Provided entries:
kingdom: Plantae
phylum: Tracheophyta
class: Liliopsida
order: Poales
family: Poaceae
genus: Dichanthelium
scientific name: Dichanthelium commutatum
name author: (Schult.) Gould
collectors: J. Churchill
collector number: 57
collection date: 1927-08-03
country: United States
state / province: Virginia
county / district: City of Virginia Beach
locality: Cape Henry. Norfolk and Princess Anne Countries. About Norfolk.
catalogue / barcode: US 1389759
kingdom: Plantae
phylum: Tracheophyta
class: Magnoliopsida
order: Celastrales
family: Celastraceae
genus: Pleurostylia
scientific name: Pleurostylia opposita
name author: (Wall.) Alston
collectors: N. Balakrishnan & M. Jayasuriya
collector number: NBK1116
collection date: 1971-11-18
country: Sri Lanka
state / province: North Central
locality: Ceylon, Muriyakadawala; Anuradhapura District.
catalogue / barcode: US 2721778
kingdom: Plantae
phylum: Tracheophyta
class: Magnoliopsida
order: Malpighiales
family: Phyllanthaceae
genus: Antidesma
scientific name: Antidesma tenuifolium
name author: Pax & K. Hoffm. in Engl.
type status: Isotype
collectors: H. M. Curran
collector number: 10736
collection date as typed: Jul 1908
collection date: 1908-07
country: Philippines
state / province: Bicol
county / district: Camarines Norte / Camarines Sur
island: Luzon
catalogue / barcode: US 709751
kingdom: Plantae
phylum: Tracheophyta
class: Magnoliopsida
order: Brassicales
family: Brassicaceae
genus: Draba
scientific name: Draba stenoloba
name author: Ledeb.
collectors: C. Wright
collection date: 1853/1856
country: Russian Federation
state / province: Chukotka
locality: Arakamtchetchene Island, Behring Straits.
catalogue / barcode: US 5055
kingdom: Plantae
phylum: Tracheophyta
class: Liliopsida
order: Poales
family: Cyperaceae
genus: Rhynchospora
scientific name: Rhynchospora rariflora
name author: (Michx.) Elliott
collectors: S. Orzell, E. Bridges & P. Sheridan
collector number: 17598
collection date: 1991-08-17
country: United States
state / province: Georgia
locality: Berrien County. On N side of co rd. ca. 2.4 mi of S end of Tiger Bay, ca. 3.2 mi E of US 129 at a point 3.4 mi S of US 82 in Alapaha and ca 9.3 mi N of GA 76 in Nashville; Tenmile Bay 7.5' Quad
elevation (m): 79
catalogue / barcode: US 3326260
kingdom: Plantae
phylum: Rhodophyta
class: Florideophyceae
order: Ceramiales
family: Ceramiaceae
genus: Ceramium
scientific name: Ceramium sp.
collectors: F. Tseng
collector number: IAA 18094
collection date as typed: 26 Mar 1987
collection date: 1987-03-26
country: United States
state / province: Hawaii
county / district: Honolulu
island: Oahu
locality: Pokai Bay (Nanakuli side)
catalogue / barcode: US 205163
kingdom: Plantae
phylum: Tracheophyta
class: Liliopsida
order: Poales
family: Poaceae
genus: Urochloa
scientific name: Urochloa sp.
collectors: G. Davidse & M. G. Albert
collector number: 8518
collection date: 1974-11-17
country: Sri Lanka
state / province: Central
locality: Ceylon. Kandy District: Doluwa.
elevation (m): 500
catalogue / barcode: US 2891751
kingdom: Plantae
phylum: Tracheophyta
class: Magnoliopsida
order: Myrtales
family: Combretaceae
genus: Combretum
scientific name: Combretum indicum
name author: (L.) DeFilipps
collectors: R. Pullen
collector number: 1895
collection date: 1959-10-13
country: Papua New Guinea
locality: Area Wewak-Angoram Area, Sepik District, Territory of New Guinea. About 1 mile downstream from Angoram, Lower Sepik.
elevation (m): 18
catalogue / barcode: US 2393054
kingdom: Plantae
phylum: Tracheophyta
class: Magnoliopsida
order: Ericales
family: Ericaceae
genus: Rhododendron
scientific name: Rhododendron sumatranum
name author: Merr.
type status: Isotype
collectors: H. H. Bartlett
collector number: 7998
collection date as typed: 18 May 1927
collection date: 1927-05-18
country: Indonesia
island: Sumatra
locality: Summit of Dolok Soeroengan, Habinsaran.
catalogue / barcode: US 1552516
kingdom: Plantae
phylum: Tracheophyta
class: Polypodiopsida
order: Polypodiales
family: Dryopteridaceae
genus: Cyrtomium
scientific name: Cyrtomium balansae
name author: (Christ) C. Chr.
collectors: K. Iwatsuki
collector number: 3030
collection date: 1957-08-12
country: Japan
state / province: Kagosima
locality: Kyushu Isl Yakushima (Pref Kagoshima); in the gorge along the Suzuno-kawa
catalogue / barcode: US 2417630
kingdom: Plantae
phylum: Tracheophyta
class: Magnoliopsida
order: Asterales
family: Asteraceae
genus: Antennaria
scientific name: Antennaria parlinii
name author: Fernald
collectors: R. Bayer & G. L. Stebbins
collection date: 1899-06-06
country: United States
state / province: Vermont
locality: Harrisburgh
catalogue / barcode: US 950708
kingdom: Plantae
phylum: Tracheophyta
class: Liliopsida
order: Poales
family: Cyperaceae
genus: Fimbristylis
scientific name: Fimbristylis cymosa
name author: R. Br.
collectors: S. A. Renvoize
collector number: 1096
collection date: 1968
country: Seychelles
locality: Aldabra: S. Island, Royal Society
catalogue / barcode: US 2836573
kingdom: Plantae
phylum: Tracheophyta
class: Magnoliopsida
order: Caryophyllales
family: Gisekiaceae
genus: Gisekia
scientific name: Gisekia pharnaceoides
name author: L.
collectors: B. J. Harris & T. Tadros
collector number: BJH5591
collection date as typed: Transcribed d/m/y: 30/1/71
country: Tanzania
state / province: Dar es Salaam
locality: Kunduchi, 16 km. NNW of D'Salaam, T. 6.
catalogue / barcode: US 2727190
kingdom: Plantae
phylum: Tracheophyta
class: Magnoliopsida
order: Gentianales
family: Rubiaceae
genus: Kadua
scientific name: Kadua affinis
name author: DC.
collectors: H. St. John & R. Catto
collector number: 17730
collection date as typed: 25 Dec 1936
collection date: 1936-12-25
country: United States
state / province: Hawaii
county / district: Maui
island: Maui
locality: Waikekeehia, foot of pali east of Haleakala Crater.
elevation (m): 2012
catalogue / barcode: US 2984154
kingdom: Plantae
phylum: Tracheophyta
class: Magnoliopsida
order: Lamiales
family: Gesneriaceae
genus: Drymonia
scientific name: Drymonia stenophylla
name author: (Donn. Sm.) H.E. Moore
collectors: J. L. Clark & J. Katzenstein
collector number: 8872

Do this: Could you give all the rows above again, replacing "catalogue / barcode" with "catalog number" everywhere and changing nothing else?

Task answer:
kingdom: Plantae
phylum: Tracheophyta
class: Liliopsida
order: Poales
family: Poaceae
genus: Dichanthelium
scientific name: Dichanthelium commutatum
name author: (Schult.) Gould
collectors: J. Churchill
collector number: 57
collection date: 1927-08-03
country: United States
state / province: Virginia
county / district: City of Virginia Beach
locality: Cape Henry. Norfolk and Princess Anne Countries. About Norfolk.
catalog number: US 1389759
kingdom: Plantae
phylum: Tracheophyta
class: Magnoliopsida
order: Celastrales
family: Celastraceae
genus: Pleurostylia
scientific name: Pleurostylia opposita
name author: (Wall.) Alston
collectors: N. Balakrishnan & M. Jayasuriya
collector number: NBK1116
collection date: 1971-11-18
country: Sri Lanka
state / province: North Central
locality: Ceylon, Muriyakadawala; Anuradhapura District.
catalog number: US 2721778
kingdom: Plantae
phylum: Tracheophyta
class: Magnoliopsida
order: Malpighiales
family: Phyllanthaceae
genus: Antidesma
scientific name: Antidesma tenuifolium
name author: Pax & K. Hoffm. in Engl.
type status: Isotype
collectors: H. M. Curran
collector number: 10736
collection date as typed: Jul 1908
collection date: 1908-07
country: Philippines
state / province: Bicol
county / district: Camarines Norte / Camarines Sur
island: Luzon
catalog number: US 709751
kingdom: Plantae
phylum: Tracheophyta
class: Magnoliopsida
order: Brassicales
family: Brassicaceae
genus: Draba
scientific name: Draba stenoloba
name author: Ledeb.
collectors: C. Wright
collection date: 1853/1856
country: Russian Federation
state / province: Chukotka
locality: Arakamtchetchene Island, Behring Straits.
catalog number: US 5055
kingdom: Plantae
phylum: Tracheophyta
class: Liliopsida
order: Poales
family: Cyperaceae
genus: Rhynchospora
scientific name: Rhynchospora rariflora
name author: (Michx.) Elliott
collectors: S. Orzell, E. Bridges & P. Sheridan
collector number: 17598
collection date: 1991-08-17
country: United States
state / province: Georgia
locality: Berrien County. On N side of co rd. ca. 2.4 mi of S end of Tiger Bay, ca. 3.2 mi E of US 129 at a point 3.4 mi S of US 82 in Alapaha and ca 9.3 mi N of GA 76 in Nashville; Tenmile Bay 7.5' Quad
elevation (m): 79
catalog number: US 3326260
kingdom: Plantae
phylum: Rhodophyta
class: Florideophyceae
order: Ceramiales
family: Ceramiaceae
genus: Ceramium
scientific name: Ceramium sp.
collectors: F. Tseng
collector number: IAA 18094
collection date as typed: 26 Mar 1987
collection date: 1987-03-26
country: United States
state / province: Hawaii
county / district: Honolulu
island: Oahu
locality: Pokai Bay (Nanakuli side)
catalog number: US 205163
kingdom: Plantae
phylum: Tracheophyta
class: Liliopsida
order: Poales
family: Poaceae
genus: Urochloa
scientific name: Urochloa sp.
collectors: G. Davidse & M. G. Albert
collector number: 8518
collection date: 1974-11-17
country: Sri Lanka
state / province: Central
locality: Ceylon. Kandy District: Doluwa.
elevation (m): 500
catalog number: US 2891751
kingdom: Plantae
phylum: Tracheophyta
class: Magnoliopsida
order: Myrtales
family: Combretaceae
genus: Combretum
scientific name: Combretum indicum
name author: (L.) DeFilipps
collectors: R. Pullen
collector number: 1895
collection date: 1959-10-13
country: Papua New Guinea
locality: Area Wewak-Angoram Area, Sepik District, Territory of New Guinea. About 1 mile downstream from Angoram, Lower Sepik.
elevation (m): 18
catalog number: US 2393054
kingdom: Plantae
phylum: Tracheophyta
class: Magnoliopsida
order: Ericales
family: Ericaceae
genus: Rhododendron
scientific name: Rhododendron sumatranum
name author: Merr.
type status: Isotype
collectors: H. H. Bartlett
collector number: 7998
collection date as typed: 18 May 1927
collection date: 1927-05-18
country: Indonesia
island: Sumatra
locality: Summit of Dolok Soeroengan, Habinsaran.
catalog number: US 1552516
kingdom: Plantae
phylum: Tracheophyta
class: Polypodiopsida
order: Polypodiales
family: Dryopteridaceae
genus: Cyrtomium
scientific name: Cyrtomium balansae
name author: (Christ) C. Chr.
collectors: K. Iwatsuki
collector number: 3030
collection date: 1957-08-12
country: Japan
state / province: Kagosima
locality: Kyushu Isl Yakushima (Pref Kagoshima); in the gorge along the Suzuno-kawa
catalog number: US 2417630
kingdom: Plantae
phylum: Tracheophyta
class: Magnoliopsida
order: Asterales
family: Asteraceae
genus: Antennaria
scientific name: Antennaria parlinii
name author: Fernald
collectors: R. Bayer & G. L. Stebbins
collection date: 1899-06-06
country: United States
state / province: Vermont
locality: Harrisburgh
catalog number: US 950708
kingdom: Plantae
phylum: Tracheophyta
class: Liliopsida
order: Poales
family: Cyperaceae
genus: Fimbristylis
scientific name: Fimbristylis cymosa
name author: R. Br.
collectors: S. A. Renvoize
collector number: 1096
collection date: 1968
country: Seychelles
locality: Aldabra: S. Island, Royal Society
catalog number: US 2836573
kingdom: Plantae
phylum: Tracheophyta
class: Magnoliopsida
order: Caryophyllales
family: Gisekiaceae
genus: Gisekia
scientific name: Gisekia pharnaceoides
name author: L.
collectors: B. J. Harris & T. Tadros
collector number: BJH5591
collection date as typed: Transcribed d/m/y: 30/1/71
country: Tanzania
state / province: Dar es Salaam
locality: Kunduchi, 16 km. NNW of D'Salaam, T. 6.
catalog number: US 2727190
kingdom: Plantae
phylum: Tracheophyta
class: Magnoliopsida
order: Gentianales
family: Rubiaceae
genus: Kadua
scientific name: Kadua affinis
name author: DC.
collectors: H. St. John & R. Catto
collector number: 17730
collection date as typed: 25 Dec 1936
collection date: 1936-12-25
country: United States
state / province: Hawaii
county / district: Maui
island: Maui
locality: Waikekeehia, foot of pali east of Haleakala Crater.
elevation (m): 2012
catalog number: US 2984154
kingdom: Plantae
phylum: Tracheophyta
class: Magnoliopsida
order: Lamiales
family: Gesneriaceae
genus: Drymonia
scientific name: Drymonia stenophylla
name author: (Donn. Sm.) H.E. Moore
collectors: J. L. Clark & J. Katzenstein
collector number: 8872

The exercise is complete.